In the January 2004 World Report, the primary discussion regarding Israel is included in the essay by Kenneth Roth entitled “Drawing the Line: War Rules and Law Enforcement Rules in the Fight against Terrorism”. In the section, headed “A Misuse of War Rules”, which focuses primarily on the American-led war against terror, Roth deplores the substitution of “war rules when law enforcement rules could reasonably have been followed.” He warns that “Washington must also remember that its conduct sets an example, for better or worse, for many governments around the world. …. Israel, to name one, has used this rationale to justify its assassination of terrorist suspects in Gaza and the West Bank.” He then proposes three criteria by which to assess the justification for the use of “war rules”, followed by an illustrative analysis of the policy related to “Israeli Assassinations.”

This analysis, which is designed to demonstrate that the Israeli policy is unjustified, repeats many of the allegations that Roth and HRW have made in the past. For example, Israel is charged with “indiscriminate” attacks that “cause disproportionate harm to civilians”. Both of these terms, established concepts in international law, are misused in this, as in other such reports, because they lack basic criteria, definitions and context. Given the scale of Palestinian terror attacks against Israeli civilians, the question of proportionality in defensive responses is important, and Roth’s claims are no more than a statement of his opinion, far away from the carnage of shattered Israeli buses and the bodies of the victims.

To his credit, Roth does acknowledge, in a very understated way, “the violence in certain cases has been intense and sustained enough for the Israeli government reasonably to make the case that in those instances an armed conflict exists.” This also satisfies his first criteria for the justification of “targeted assassinations”.

Roth’s second criterion in this essay is based on the argument that “the targeted individual was an active participant in these hostilities”. Here, Roth argues, incorrectly, that “The Israeli government used to claim that the Palestinians targeted for assassination were involved in plotting attacks against Israelis, although increasingly the government has not bothered to make that claim.” In fact, as noted by the IDF statements and other official pronouncements, this is hardly a convincing argument. The targeted Palestinians are often “ticking bombs” directly identified in terror activities. Furthermore, the demand that Israel “provide evidence of direct involvement in plotting or directing violence” would be tantamount to providing the terror groups with early warning and information on intelligence sources, allowing them to commit more terror attacks.

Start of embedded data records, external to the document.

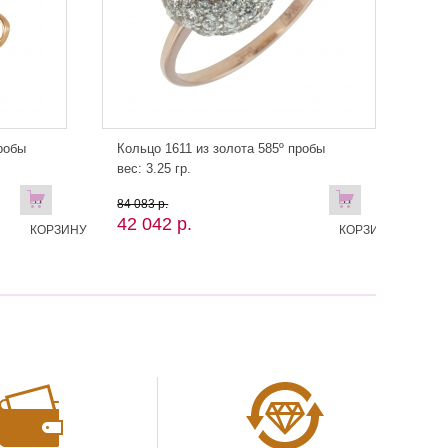
робы
Кольцо 1611 из золота 585º пробы
вес: 3.25 гр.
В
В
84 083 р.
42 042 р.
КОРЗИНУ
КОРЗИНУ!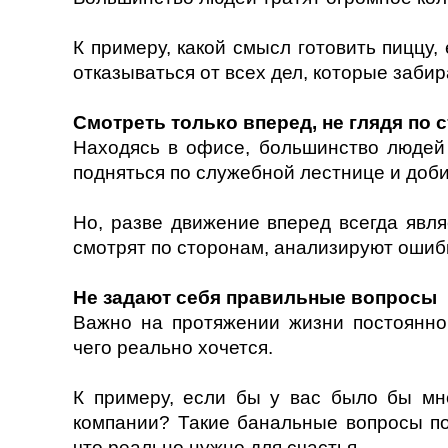
К примеру, какой смысл готовить пиццу,
отказываться от всех дел, которые заби
Смотреть только вперед, не глядя по 
Находясь в офисе, большинство людей 
подняться по служебной лестнице и доб
Но, разве движение вперед всегда явл
смотрят по сторонам, анализируют ошиб
Не задают себя правильные вопросы
Важно на протяжении жизни постоянно 
чего реально хочется.
К примеру, если бы у вас было бы мно
компании? Такие банальные вопросы по
что реально нужно для счастья.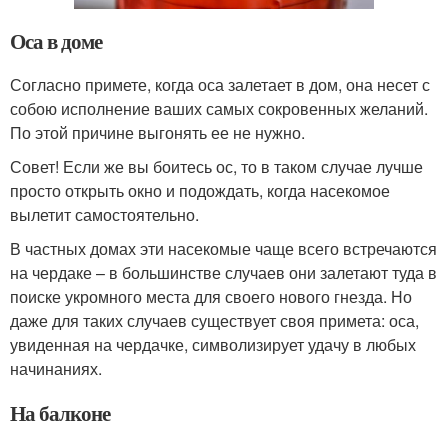
Оса в доме
Согласно примете, когда оса залетает в дом, она несет с
собою исполнение ваших самых сокровенных желаний.
По этой причине выгонять ее не нужно.
Совет! Если же вы боитесь ос, то в таком случае лучше
просто открыть окно и подождать, когда насекомое
вылетит самостоятельно.
В частных домах эти насекомые чаще всего встречаются
на чердаке – в большинстве случаев они залетают туда в
поиске укромного места для своего нового гнезда. Но
даже для таких случаев существует своя примета: оса,
увиденная на чердачке, символизирует удачу в любых
начинаниях.
На балконе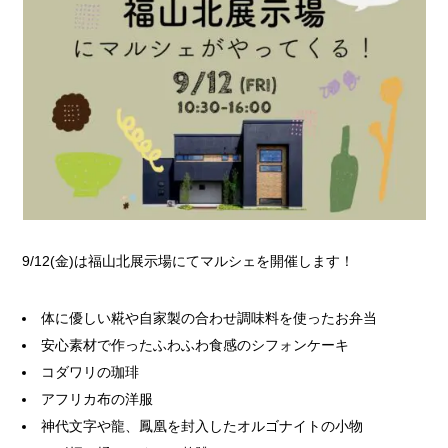
9/12(金)は福山北展示場にてマルシェを開催します！
体に優しい糀や自家製の合わせ調味料を使ったお弁当
安心素材で作ったふわふわ食感のシフォンケーキ
コダワリの珈琲
アフリカ布の洋服
神代文字や龍、鳳凰を封入したオルゴナイトの小物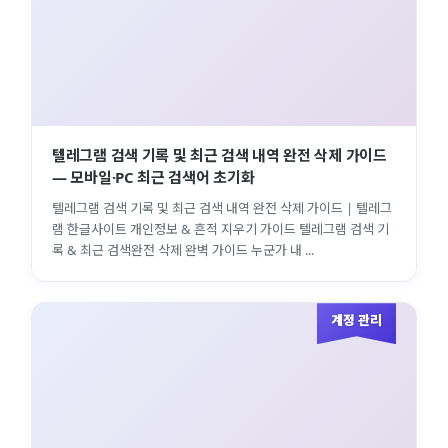
텔레그램 검색 기록 및 최근 검색 내역 완전 삭제 가이드
— 모바일·PC 최근 검색어 초기화
텔레그램 검색 기록 및 최근 검색 내역 완전 삭제 가이드 | 텔레그
램 한글사이트 개인정보 & 흔적 지우기 가이드 텔레그램 검색 기
록 & 최근 검색완전 삭제 완벽 가이드 누군가 내 ...
계정 관리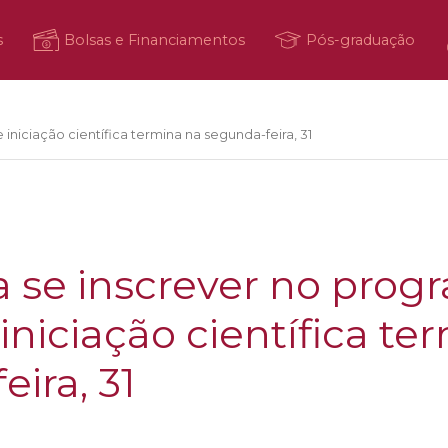
s
Bolsas e Financiamentos
Pós-graduação
iniciação científica termina na segunda-feira, 31
a se inscrever no prog
iniciação científica te
ira, 31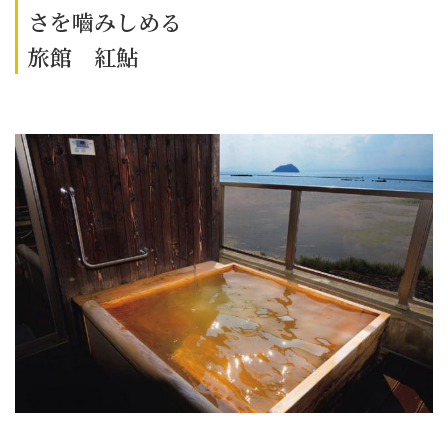
さを嚙みしめる
旅館 紅鮎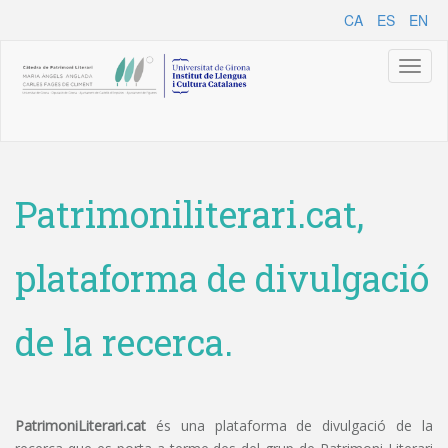
CA
ES
EN
Toggl
naviga
Patrimoniliterari.cat,
plataforma de divulgació
de la recerca.
PatrimoniLiterari.cat
és una plataforma de divulgació de la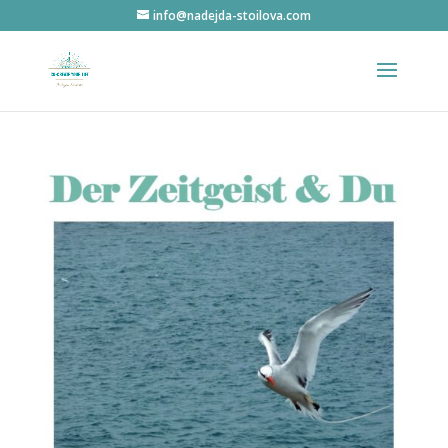
info@nadejda-stoilova.com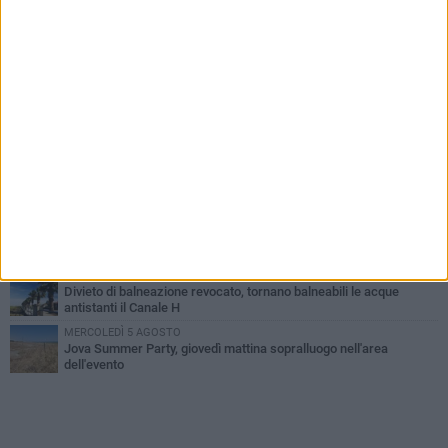
PIÙ LETTI QUESTA SETTIMANA
VENERDÌ 31 LUGLIO
Inaugurato il nuovo parcheggio nella stazione di Barletta
MERCOLEDÌ 5 AGOSTO
Barletta piange Gioacchino Dagnello: 64enne barlettano investito
all'alba a Trani
GIOVEDÌ 30 LUGLIO
Rapina all'Ipercoop di Barletta: nel mirino la gioielleria, banditi in
fuga
DOMENICA 2 AGOSTO
Beni confiscati alla mafia. Nasce il servizio di Co-housing
VENERDÌ 31 LUGLIO
Divieto di balneazione revocato, tornano balneabili le acque
antistanti il Canale H
MERCOLEDÌ 5 AGOSTO
Jova Summer Party, giovedì mattina sopralluogo nell'area
dell'evento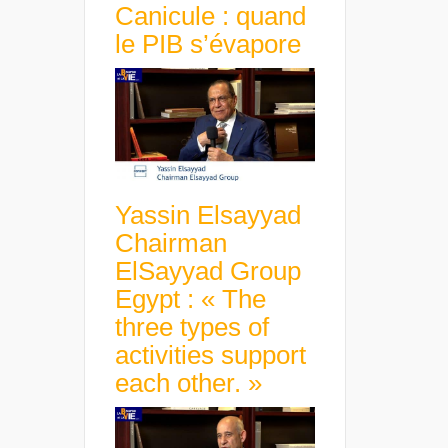
Canicule : quand
le PIB s’évapore
Yassin Elsayyad
Chairman
ElSayyad Group
Egypt : « The
three types of
activities support
each other. »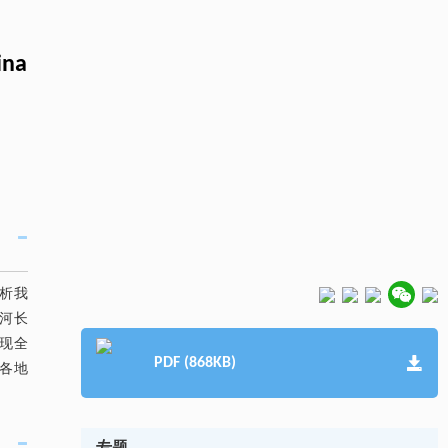
ina
析我
河长
现全
PDF (868KB)
各地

Clearly, this suggestion is entirely unrealistic.

The failure to deal with the complexity of these issues in a credible way is compounded by Roth’s third criteria, which suggests that terrorists “be arrested and prosecuted rather than summarily killed.” The justification for this view is that “assassinations typically take place when there is no battle raging”, demonstrating the failure to grasp the essential nature of terrorist strategies, in which there is no “battle” in any meaningful sense. On the basis of the evidence and basic common sense, it is clear that if Roth’s proposal was accepted, and Israeli police forces were sent to arrest Hamas and Islamic Jihad terror leaders in the heart of densely packed cities such as Gaza, Jenin, or Nablus (Shechem), it would result in full-scale battles, with dozens, or hundreds of casualties, and perhaps escalate out of control.

To conclude, HRW’s credibility is in serious doubt on two grounds. First, officials such as Roth consistently fail to state their criteria for using complex terms from international law such as ‘proportionality.’ The absence of criteria suggests a dominant political agenda. Second, HRW’s ‘policy statements’, such as its call to arrest Palestinian terrorists, are both unrealistic and unpractical. The fact that HRW advocates policies that would result in further loss of life is both irresponsible and indicative of a wider effort to try to undermine Israel’s position in the conflict. HRW’s reports contradict the very human rights norms that the organization is trying to defend.